Start of Stored data
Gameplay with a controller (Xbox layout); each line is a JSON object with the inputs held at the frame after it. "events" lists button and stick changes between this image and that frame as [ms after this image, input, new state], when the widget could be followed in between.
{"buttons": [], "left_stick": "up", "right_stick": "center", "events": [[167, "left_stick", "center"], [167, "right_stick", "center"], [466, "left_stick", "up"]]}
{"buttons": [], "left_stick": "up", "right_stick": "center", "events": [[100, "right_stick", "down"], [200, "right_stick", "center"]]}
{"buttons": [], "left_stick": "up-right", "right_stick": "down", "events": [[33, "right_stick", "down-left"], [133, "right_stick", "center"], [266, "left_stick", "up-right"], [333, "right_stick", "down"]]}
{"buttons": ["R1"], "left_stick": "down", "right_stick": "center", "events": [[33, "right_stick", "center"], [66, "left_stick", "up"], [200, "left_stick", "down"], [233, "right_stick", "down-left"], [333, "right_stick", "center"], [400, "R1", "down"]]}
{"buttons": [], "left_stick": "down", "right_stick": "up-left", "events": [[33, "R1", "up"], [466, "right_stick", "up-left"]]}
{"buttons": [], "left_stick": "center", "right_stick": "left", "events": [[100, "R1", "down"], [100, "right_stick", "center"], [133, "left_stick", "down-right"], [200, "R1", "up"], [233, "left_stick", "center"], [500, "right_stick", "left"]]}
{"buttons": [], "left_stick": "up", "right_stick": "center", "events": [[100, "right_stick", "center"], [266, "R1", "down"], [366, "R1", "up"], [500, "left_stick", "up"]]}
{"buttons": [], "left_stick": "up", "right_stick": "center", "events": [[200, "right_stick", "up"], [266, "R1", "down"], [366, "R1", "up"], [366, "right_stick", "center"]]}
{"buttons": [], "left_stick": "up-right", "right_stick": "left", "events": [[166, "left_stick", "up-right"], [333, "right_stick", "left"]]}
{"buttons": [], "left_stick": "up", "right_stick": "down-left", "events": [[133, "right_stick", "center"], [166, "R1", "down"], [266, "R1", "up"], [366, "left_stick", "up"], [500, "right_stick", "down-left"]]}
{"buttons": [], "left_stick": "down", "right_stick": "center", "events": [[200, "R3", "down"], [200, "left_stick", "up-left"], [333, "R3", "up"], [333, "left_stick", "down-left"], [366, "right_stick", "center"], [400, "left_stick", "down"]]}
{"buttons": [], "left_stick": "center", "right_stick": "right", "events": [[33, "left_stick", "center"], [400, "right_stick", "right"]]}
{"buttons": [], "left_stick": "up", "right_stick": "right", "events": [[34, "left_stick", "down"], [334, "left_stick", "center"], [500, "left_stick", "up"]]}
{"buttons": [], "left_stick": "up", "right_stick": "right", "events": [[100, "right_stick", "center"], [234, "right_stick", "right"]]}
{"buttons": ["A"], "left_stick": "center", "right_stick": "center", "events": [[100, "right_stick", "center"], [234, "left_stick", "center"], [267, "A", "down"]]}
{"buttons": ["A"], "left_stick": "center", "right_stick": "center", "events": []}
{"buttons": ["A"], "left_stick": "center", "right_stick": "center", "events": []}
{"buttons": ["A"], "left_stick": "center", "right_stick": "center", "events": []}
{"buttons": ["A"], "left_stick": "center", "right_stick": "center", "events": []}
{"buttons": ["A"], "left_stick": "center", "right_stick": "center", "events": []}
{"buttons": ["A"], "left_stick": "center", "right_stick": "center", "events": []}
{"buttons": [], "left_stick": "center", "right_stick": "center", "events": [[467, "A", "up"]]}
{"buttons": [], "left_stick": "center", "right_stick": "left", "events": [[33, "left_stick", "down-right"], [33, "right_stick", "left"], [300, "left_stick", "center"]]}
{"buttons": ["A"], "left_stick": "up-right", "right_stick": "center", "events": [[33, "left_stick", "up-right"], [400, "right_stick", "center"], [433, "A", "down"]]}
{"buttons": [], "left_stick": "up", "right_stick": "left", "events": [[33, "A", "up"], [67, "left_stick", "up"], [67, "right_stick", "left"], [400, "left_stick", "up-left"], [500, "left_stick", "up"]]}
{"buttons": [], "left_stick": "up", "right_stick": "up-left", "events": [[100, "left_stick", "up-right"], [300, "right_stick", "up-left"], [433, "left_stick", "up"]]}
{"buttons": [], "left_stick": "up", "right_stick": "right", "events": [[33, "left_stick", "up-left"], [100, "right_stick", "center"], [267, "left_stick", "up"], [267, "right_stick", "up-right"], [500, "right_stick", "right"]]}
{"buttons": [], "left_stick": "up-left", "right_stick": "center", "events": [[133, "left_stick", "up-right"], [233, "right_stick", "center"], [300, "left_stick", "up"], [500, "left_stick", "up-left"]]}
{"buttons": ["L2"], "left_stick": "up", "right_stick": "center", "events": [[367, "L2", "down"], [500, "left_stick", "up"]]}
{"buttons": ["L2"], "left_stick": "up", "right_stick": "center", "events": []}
End of Stored data
Task to carry out: Word for word, set down every line of the material above.

Worked solution:
Gameplay with a controller (Xbox layout); each line is a JSON object with the inputs held at the frame after it. "events" lists button and stick changes between this image and that frame as [ms after this image, input, new state], when the widget could be followed in between.
{"buttons": [], "left_stick": "up", "right_stick": "center", "events": [[167, "left_stick", "center"], [167, "right_stick", "center"], [466, "left_stick", "up"]]}
{"buttons": [], "left_stick": "up", "right_stick": "center", "events": [[100, "right_stick", "down"], [200, "right_stick", "center"]]}
{"buttons": [], "left_stick": "up-right", "right_stick": "down", "events": [[33, "right_stick", "down-left"], [133, "right_stick", "center"], [266, "left_stick", "up-right"], [333, "right_stick", "down"]]}
{"buttons": ["R1"], "left_stick": "down", "right_stick": "center", "events": [[33, "right_stick", "center"], [66, "left_stick", "up"], [200, "left_stick", "down"], [233, "right_stick", "down-left"], [333, "right_stick", "center"], [400, "R1", "down"]]}
{"buttons": [], "left_stick": "down", "right_stick": "up-left", "events": [[33, "R1", "up"], [466, "right_stick", "up-left"]]}
{"buttons": [], "left_stick": "center", "right_stick": "left", "events": [[100, "R1", "down"], [100, "right_stick", "center"], [133, "left_stick", "down-right"], [200, "R1", "up"], [233, "left_stick", "center"], [500, "right_stick", "left"]]}
{"buttons": [], "left_stick": "up", "right_stick": "center", "events": [[100, "right_stick", "center"], [266, "R1", "down"], [366, "R1", "up"], [500, "left_stick", "up"]]}
{"buttons": [], "left_stick": "up", "right_stick": "center", "events": [[200, "right_stick", "up"], [266, "R1", "down"], [366, "R1", "up"], [366, "right_stick", "center"]]}
{"buttons": [], "left_stick": "up-right", "right_stick": "left", "events": [[166, "left_stick", "up-right"], [333, "right_stick", "left"]]}
{"buttons": [], "left_stick": "up", "right_stick": "down-left", "events": [[133, "right_stick", "center"], [166, "R1", "down"], [266, "R1", "up"], [366, "left_stick", "up"], [500, "right_stick", "down-left"]]}
{"buttons": [], "left_stick": "down", "right_stick": "center", "events": [[200, "R3", "down"], [200, "left_stick", "up-left"], [333, "R3", "up"], [333, "left_stick", "down-left"], [366, "right_stick", "center"], [400, "left_stick", "down"]]}
{"buttons": [], "left_stick": "center", "right_stick": "right", "events": [[33, "left_stick", "center"], [400, "right_stick", "right"]]}
{"buttons": [], "left_stick": "up", "right_stick": "right", "events": [[34, "left_stick", "down"], [334, "left_stick", "center"], [500, "left_stick", "up"]]}
{"buttons": [], "left_stick": "up", "right_stick": "right", "events": [[100, "right_stick", "center"], [234, "right_stick", "right"]]}
{"buttons": ["A"], "left_stick": "center", "right_stick": "center", "events": [[100, "right_stick", "center"], [234, "left_stick", "center"], [267, "A", "down"]]}
{"buttons": ["A"], "left_stick": "center", "right_stick": "center", "events": []}
{"buttons": ["A"], "left_stick": "center", "right_stick": "center", "events": []}
{"buttons": ["A"], "left_stick": "center", "right_stick": "center", "events": []}
{"buttons": ["A"], "left_stick": "center", "right_stick": "center", "events": []}
{"buttons": ["A"], "left_stick": "center", "right_stick": "center", "events": []}
{"buttons": ["A"], "left_stick": "center", "right_stick": "center", "events": []}
{"buttons": [], "left_stick": "center", "right_stick": "center", "events": [[467, "A", "up"]]}
{"buttons": [], "left_stick": "center", "right_stick": "left", "events": [[33, "left_stick", "down-right"], [33, "right_stick", "left"], [300, "left_stick", "center"]]}
{"buttons": ["A"], "left_stick": "up-right", "right_stick": "center", "events": [[33, "left_stick", "up-right"], [400, "right_stick", "center"], [433, "A", "down"]]}
{"buttons": [], "left_stick": "up", "right_stick": "left", "events": [[33, "A", "up"], [67, "left_stick", "up"], [67, "right_stick", "left"], [400, "left_stick", "up-left"], [500, "left_stick", "up"]]}
{"buttons": [], "left_stick": "up", "right_stick": "up-left", "events": [[100, "left_stick", "up-right"], [300, "right_stick", "up-left"], [433, "left_stick", "up"]]}
{"buttons": [], "left_stick": "up", "right_stick": "right", "events": [[33, "left_stick", "up-left"], [100, "right_stick", "center"], [267, "left_stick", "up"], [267, "right_stick", "up-right"], [500, "right_stick", "right"]]}
{"buttons": [], "left_stick": "up-left", "right_stick": "center", "events": [[133, "left_stick", "up-right"], [233, "right_stick", "center"], [300, "left_stick", "up"], [500, "left_stick", "up-left"]]}
{"buttons": ["L2"], "left_stick": "up", "right_stick": "center", "events": [[367, "L2", "down"], [500, "left_stick", "up"]]}
{"buttons": ["L2"], "left_stick": "up", "right_stick": "center", "events": []}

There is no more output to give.